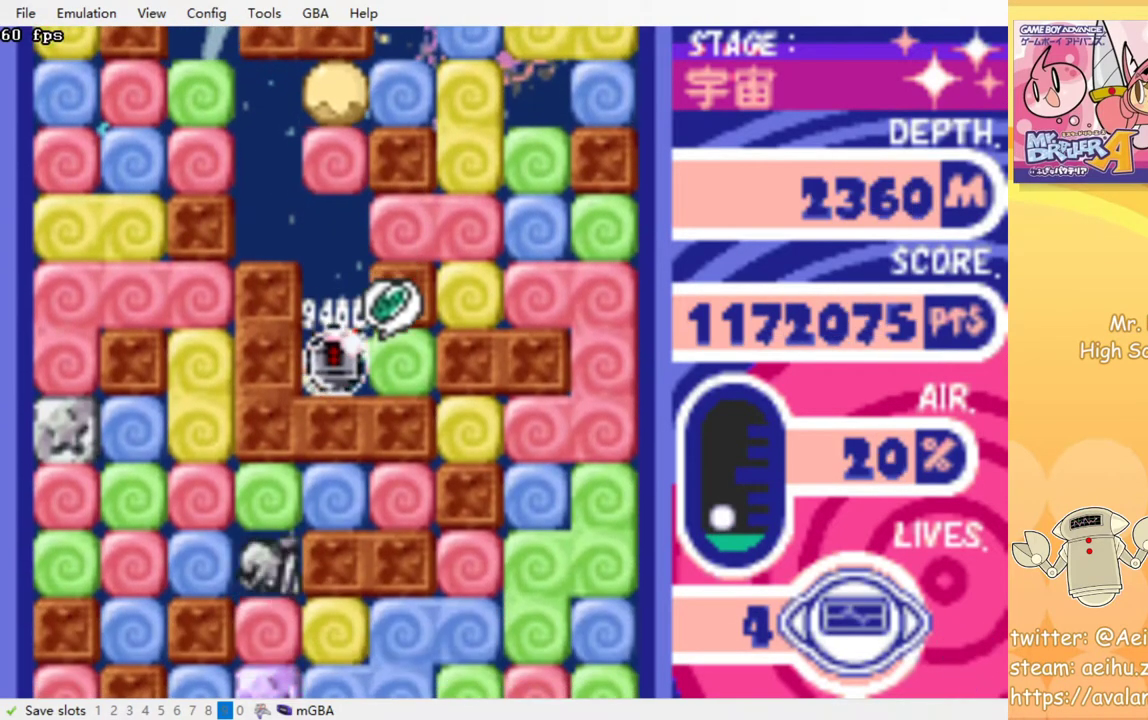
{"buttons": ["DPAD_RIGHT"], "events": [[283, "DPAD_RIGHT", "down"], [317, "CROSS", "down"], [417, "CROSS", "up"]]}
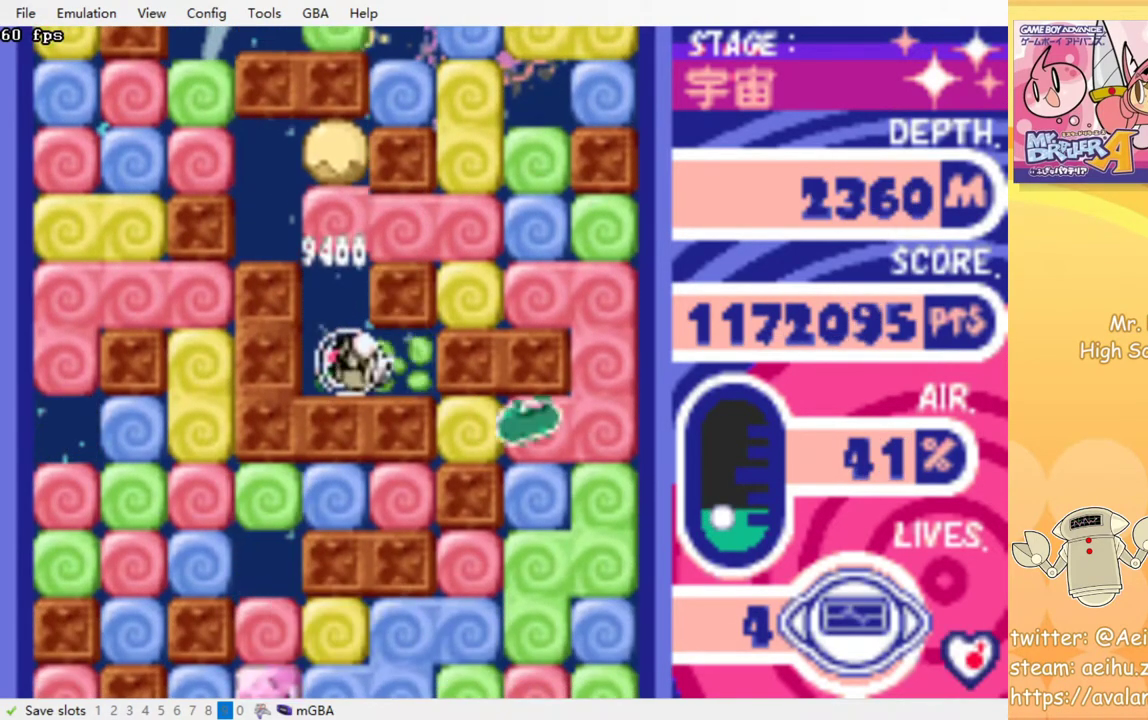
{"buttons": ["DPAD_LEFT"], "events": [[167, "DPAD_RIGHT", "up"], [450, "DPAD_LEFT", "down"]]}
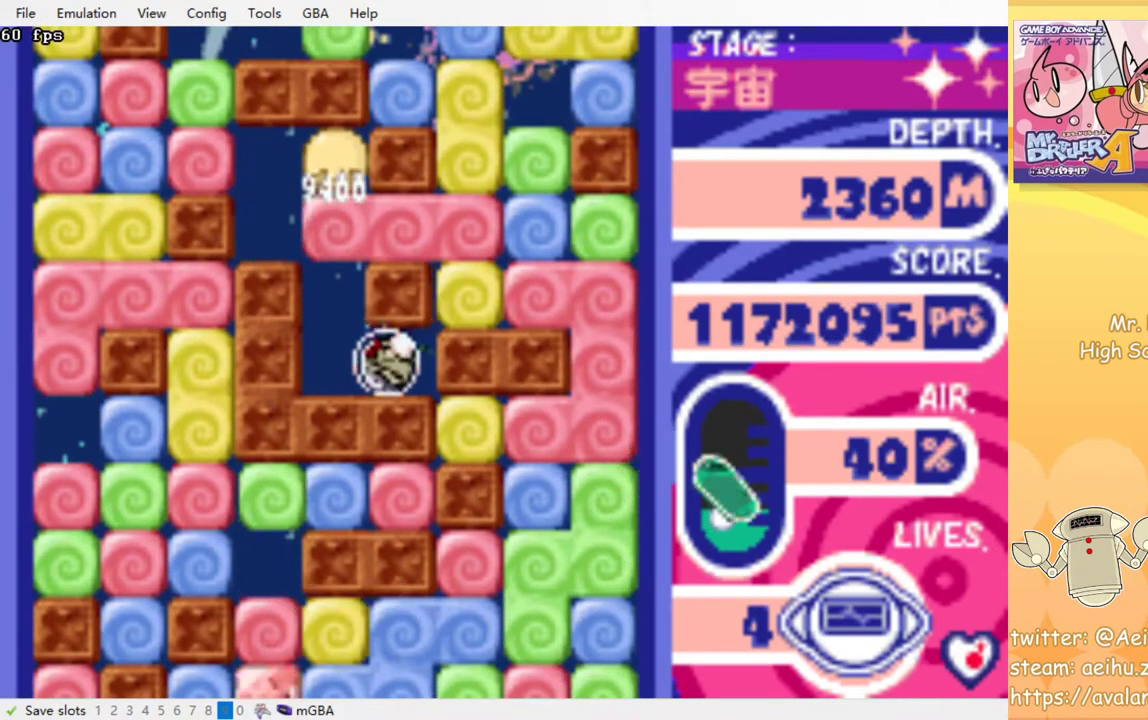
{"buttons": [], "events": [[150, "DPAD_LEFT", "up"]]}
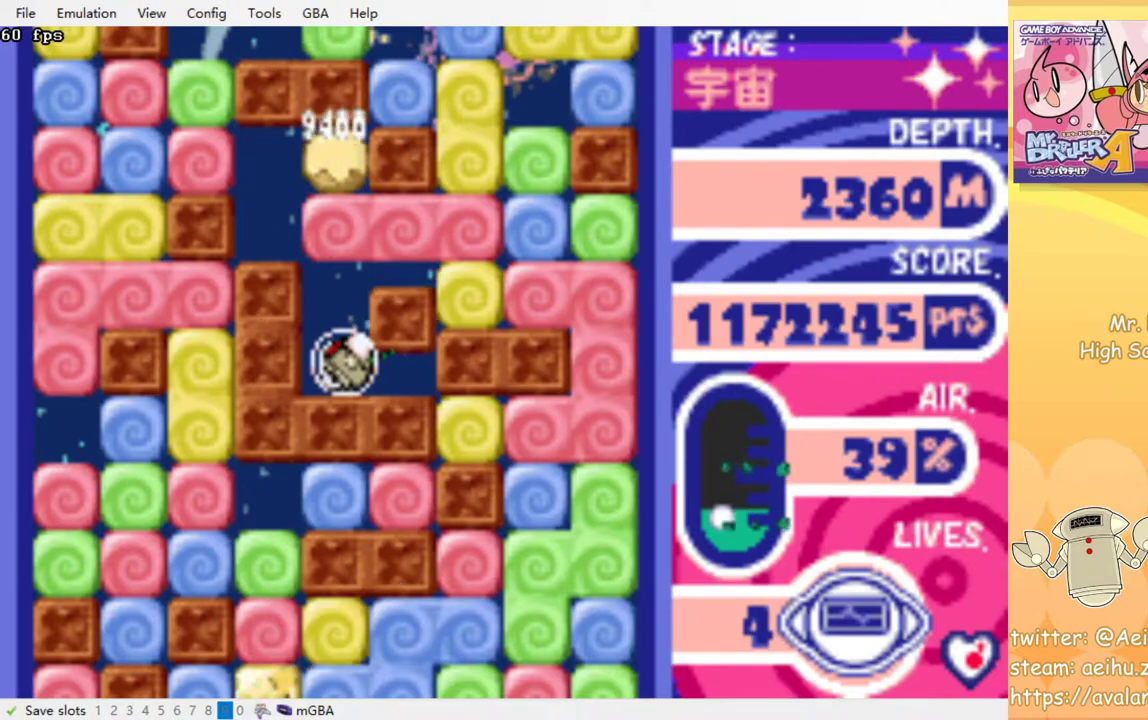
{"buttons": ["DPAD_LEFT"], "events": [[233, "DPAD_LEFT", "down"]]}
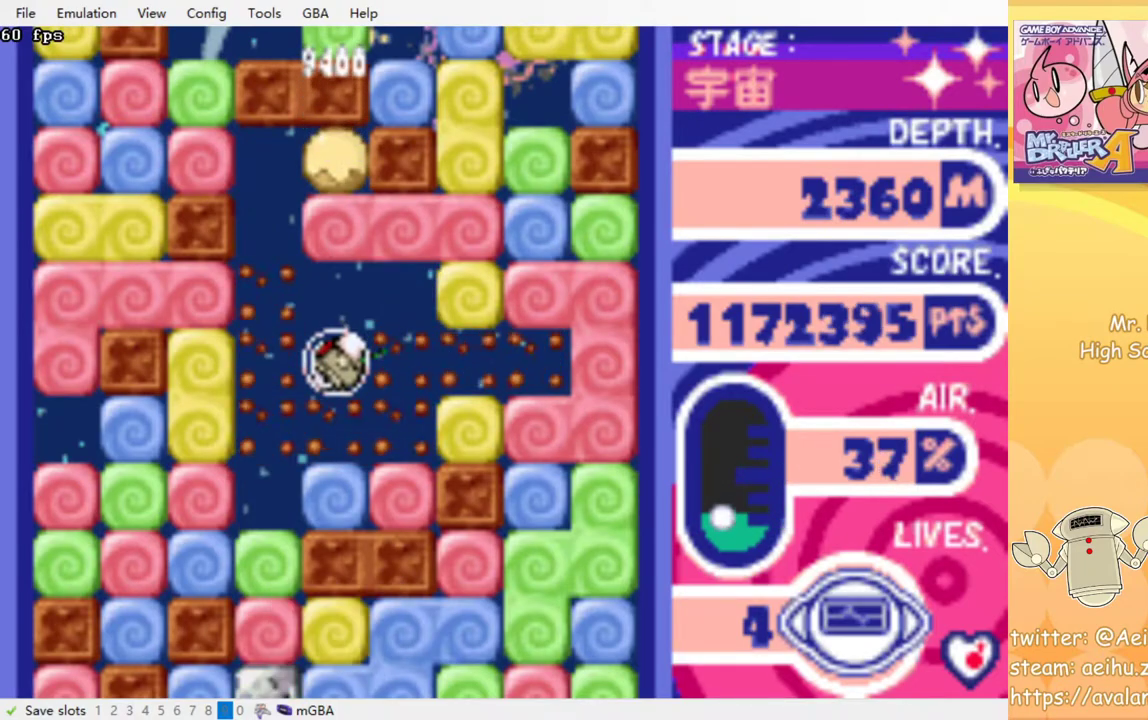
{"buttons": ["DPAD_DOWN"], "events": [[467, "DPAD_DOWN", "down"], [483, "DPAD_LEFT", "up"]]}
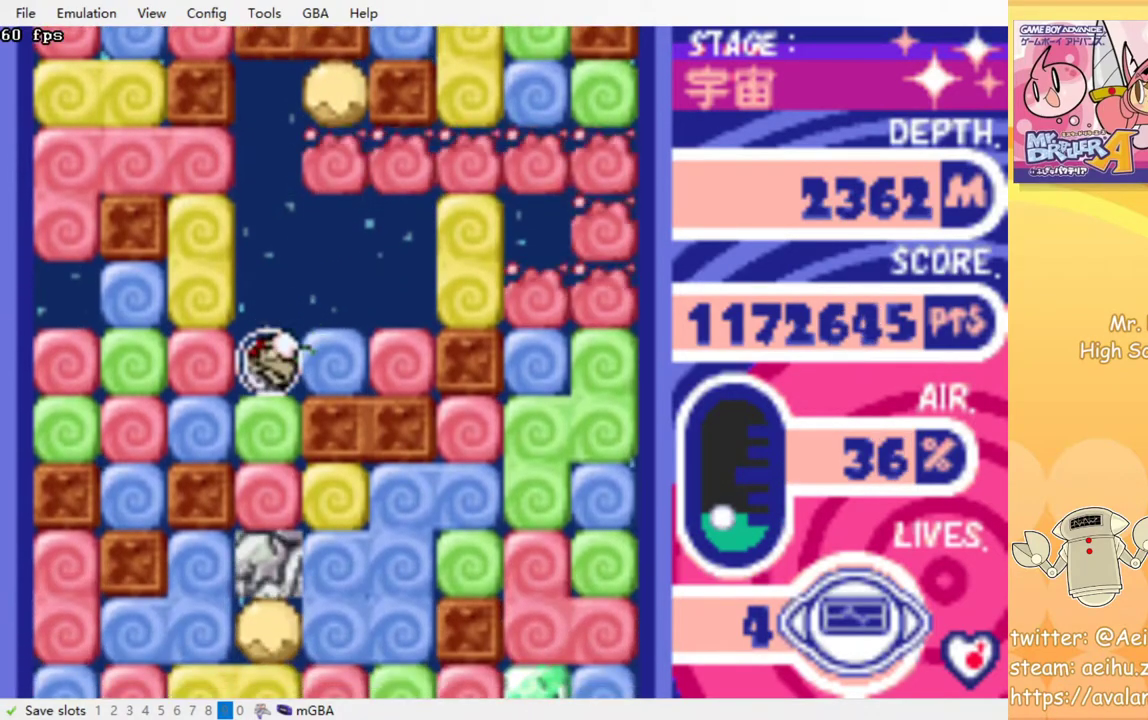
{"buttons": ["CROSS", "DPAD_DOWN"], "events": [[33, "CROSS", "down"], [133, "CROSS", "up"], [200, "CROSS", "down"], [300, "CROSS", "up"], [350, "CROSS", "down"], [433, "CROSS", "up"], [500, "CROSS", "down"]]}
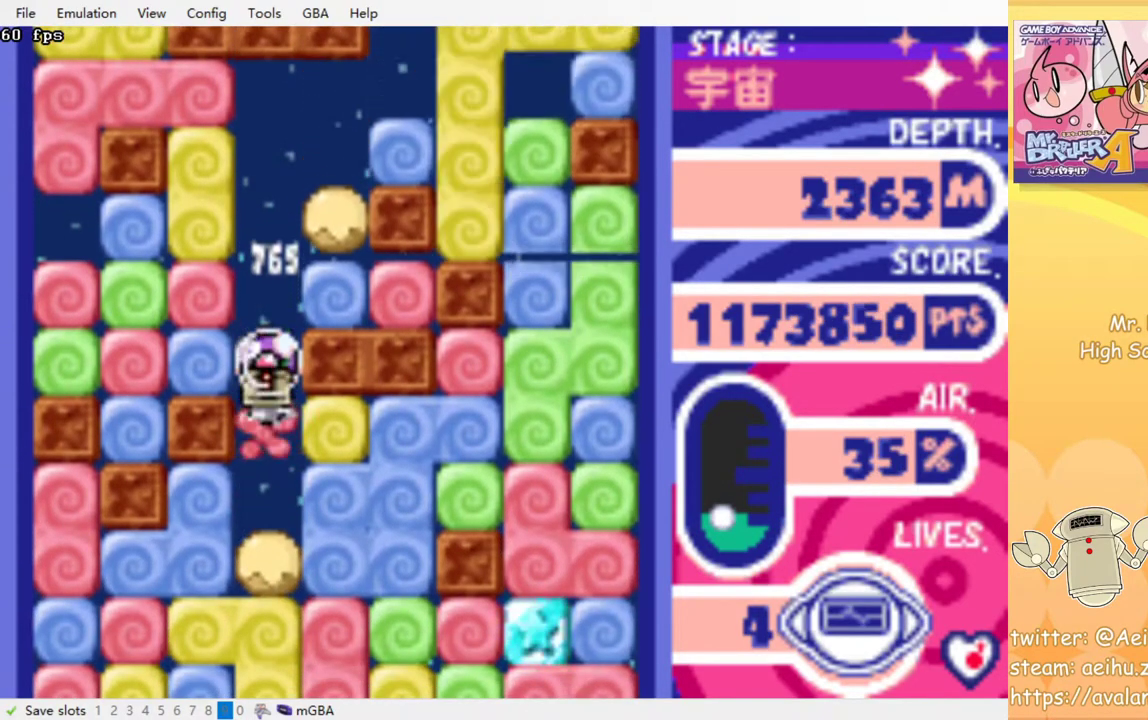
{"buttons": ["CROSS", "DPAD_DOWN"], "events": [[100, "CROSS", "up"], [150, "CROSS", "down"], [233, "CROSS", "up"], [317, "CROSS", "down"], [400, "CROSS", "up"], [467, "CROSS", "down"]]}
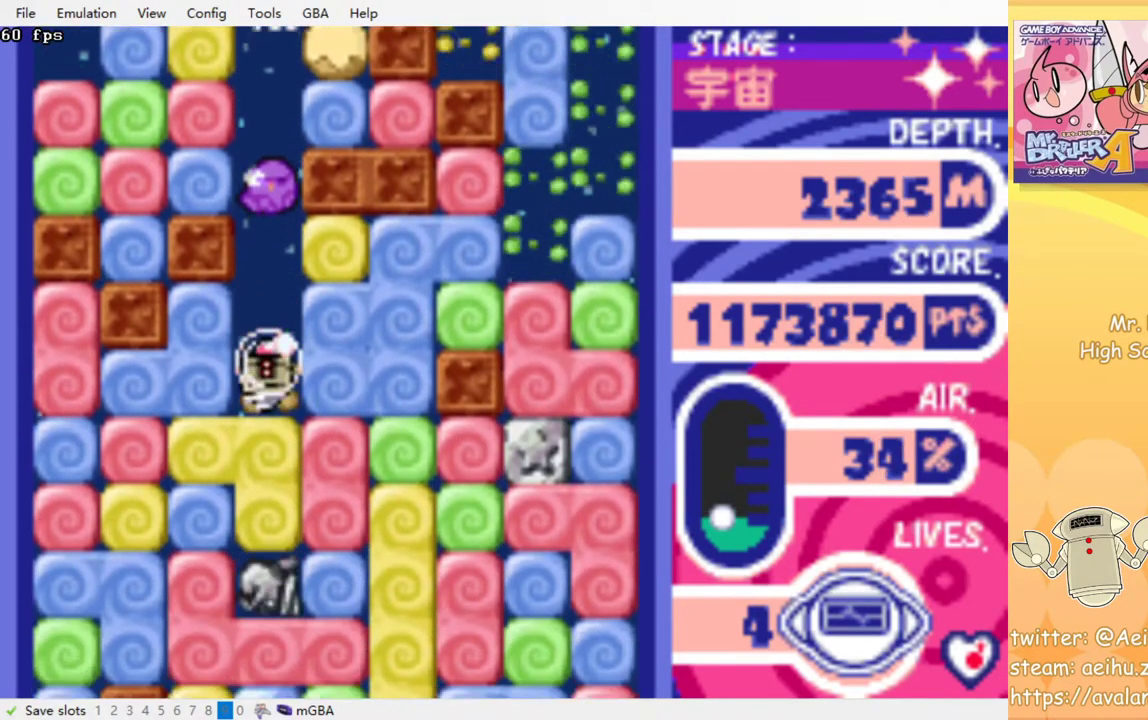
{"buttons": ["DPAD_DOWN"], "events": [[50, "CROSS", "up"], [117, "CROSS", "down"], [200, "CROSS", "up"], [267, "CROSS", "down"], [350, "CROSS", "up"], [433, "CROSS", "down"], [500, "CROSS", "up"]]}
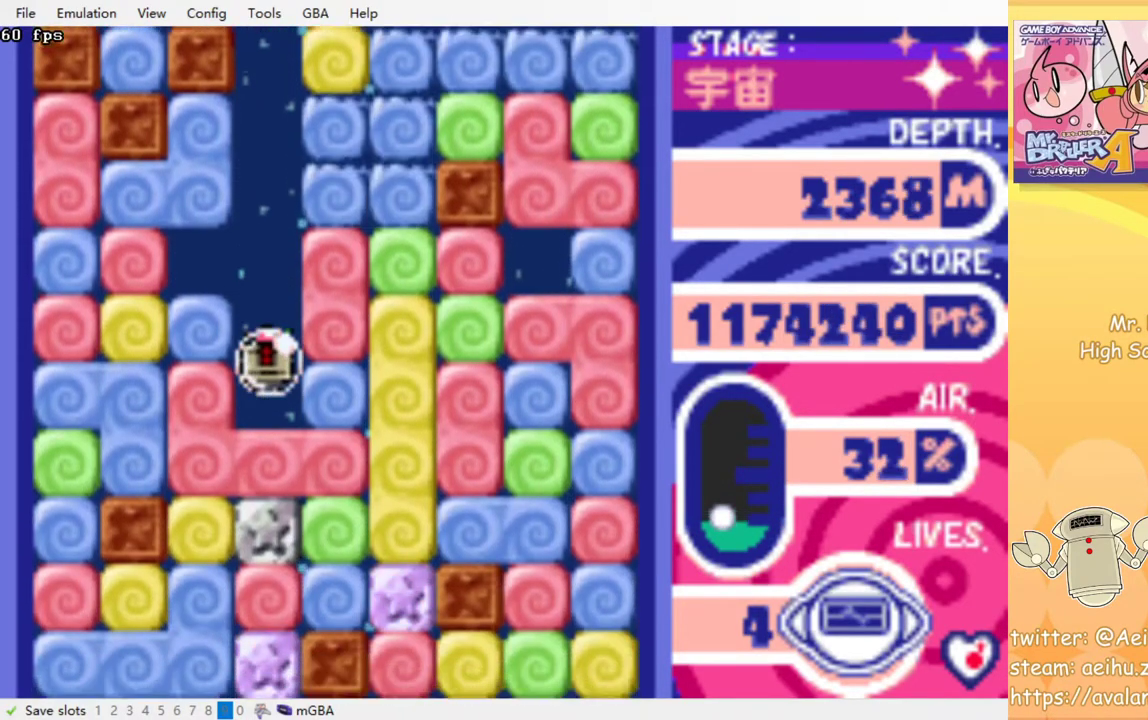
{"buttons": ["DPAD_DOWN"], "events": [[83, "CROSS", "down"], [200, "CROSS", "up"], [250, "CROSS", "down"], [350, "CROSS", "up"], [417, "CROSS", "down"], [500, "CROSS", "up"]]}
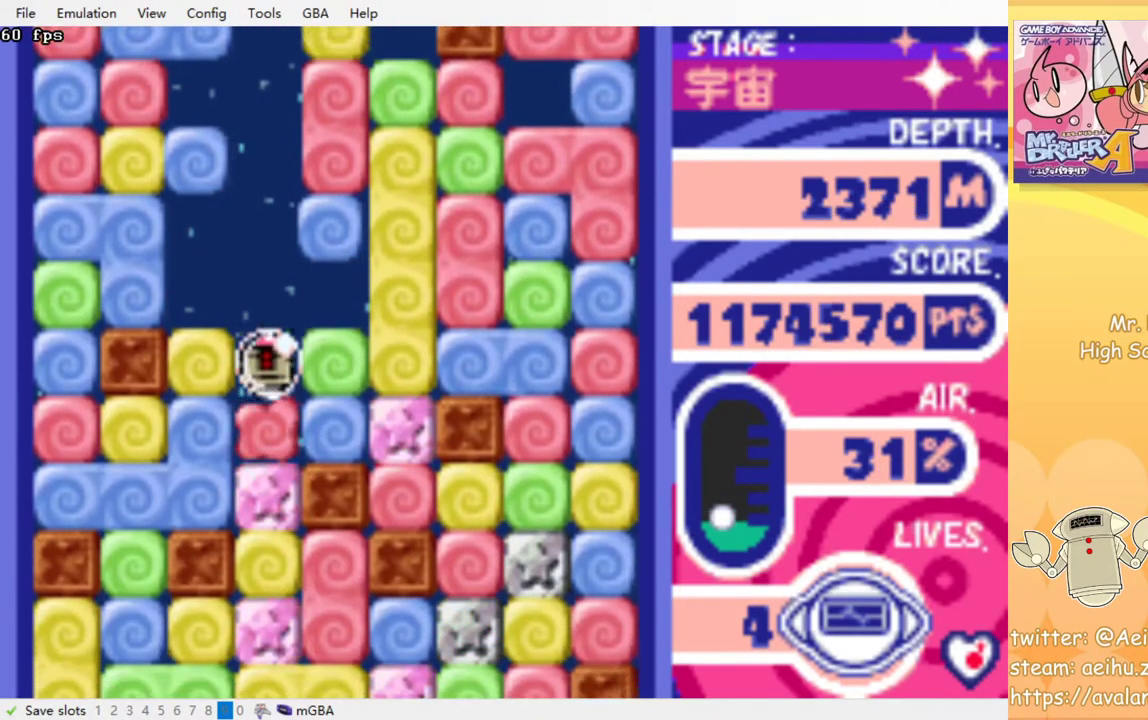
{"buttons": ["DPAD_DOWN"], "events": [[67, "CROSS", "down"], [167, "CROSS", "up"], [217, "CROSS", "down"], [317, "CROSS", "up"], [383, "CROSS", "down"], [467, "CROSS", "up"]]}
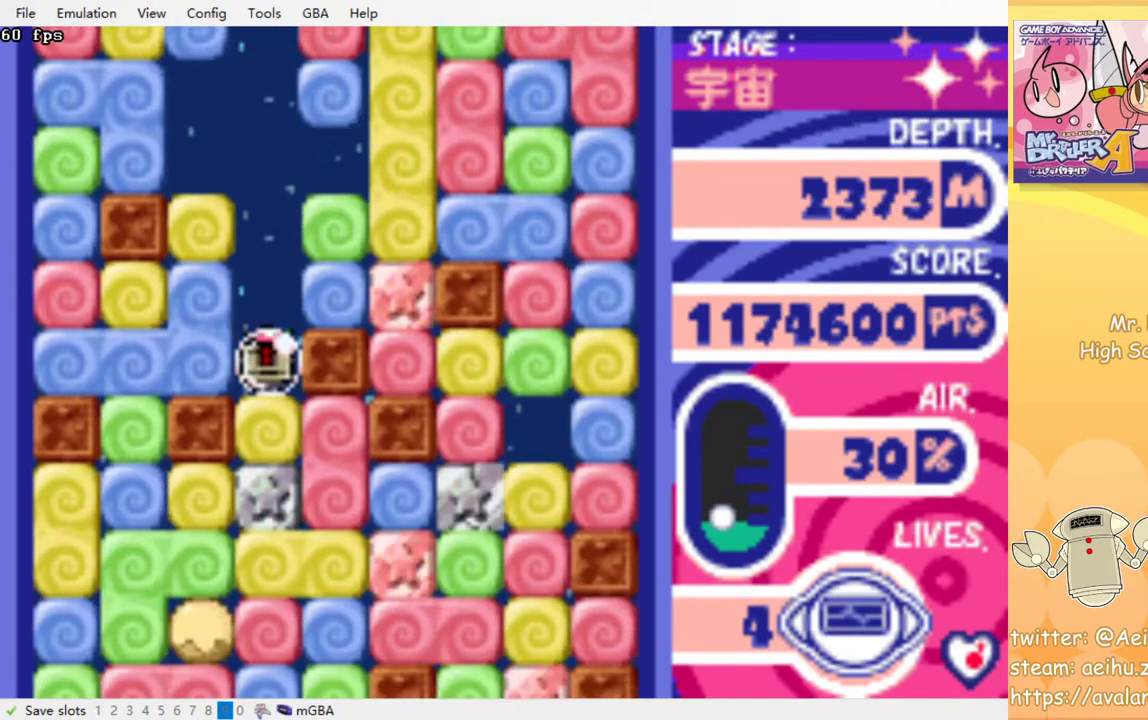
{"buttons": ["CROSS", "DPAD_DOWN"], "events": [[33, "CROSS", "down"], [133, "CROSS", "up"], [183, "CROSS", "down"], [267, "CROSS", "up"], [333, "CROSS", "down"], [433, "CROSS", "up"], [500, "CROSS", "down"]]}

What the task asks:
Transcribe the records above exactly, leaving every picture out of the copy.

Exercise result:
{"buttons": ["DPAD_RIGHT"], "events": [[283, "DPAD_RIGHT", "down"], [317, "CROSS", "down"], [417, "CROSS", "up"]]}
{"buttons": ["DPAD_LEFT"], "events": [[167, "DPAD_RIGHT", "up"], [450, "DPAD_LEFT", "down"]]}
{"buttons": [], "events": [[150, "DPAD_LEFT", "up"]]}
{"buttons": ["DPAD_LEFT"], "events": [[233, "DPAD_LEFT", "down"]]}
{"buttons": ["DPAD_DOWN"], "events": [[467, "DPAD_DOWN", "down"], [483, "DPAD_LEFT", "up"]]}
{"buttons": ["CROSS", "DPAD_DOWN"], "events": [[33, "CROSS", "down"], [133, "CROSS", "up"], [200, "CROSS", "down"], [300, "CROSS", "up"], [350, "CROSS", "down"], [433, "CROSS", "up"], [500, "CROSS", "down"]]}
{"buttons": ["CROSS", "DPAD_DOWN"], "events": [[100, "CROSS", "up"], [150, "CROSS", "down"], [233, "CROSS", "up"], [317, "CROSS", "down"], [400, "CROSS", "up"], [467, "CROSS", "down"]]}
{"buttons": ["DPAD_DOWN"], "events": [[50, "CROSS", "up"], [117, "CROSS", "down"], [200, "CROSS", "up"], [267, "CROSS", "down"], [350, "CROSS", "up"], [433, "CROSS", "down"], [500, "CROSS", "up"]]}
{"buttons": ["DPAD_DOWN"], "events": [[83, "CROSS", "down"], [200, "CROSS", "up"], [250, "CROSS", "down"], [350, "CROSS", "up"], [417, "CROSS", "down"], [500, "CROSS", "up"]]}
{"buttons": ["DPAD_DOWN"], "events": [[67, "CROSS", "down"], [167, "CROSS", "up"], [217, "CROSS", "down"], [317, "CROSS", "up"], [383, "CROSS", "down"], [467, "CROSS", "up"]]}
{"buttons": ["CROSS", "DPAD_DOWN"], "events": [[33, "CROSS", "down"], [133, "CROSS", "up"], [183, "CROSS", "down"], [267, "CROSS", "up"], [333, "CROSS", "down"], [433, "CROSS", "up"], [500, "CROSS", "down"]]}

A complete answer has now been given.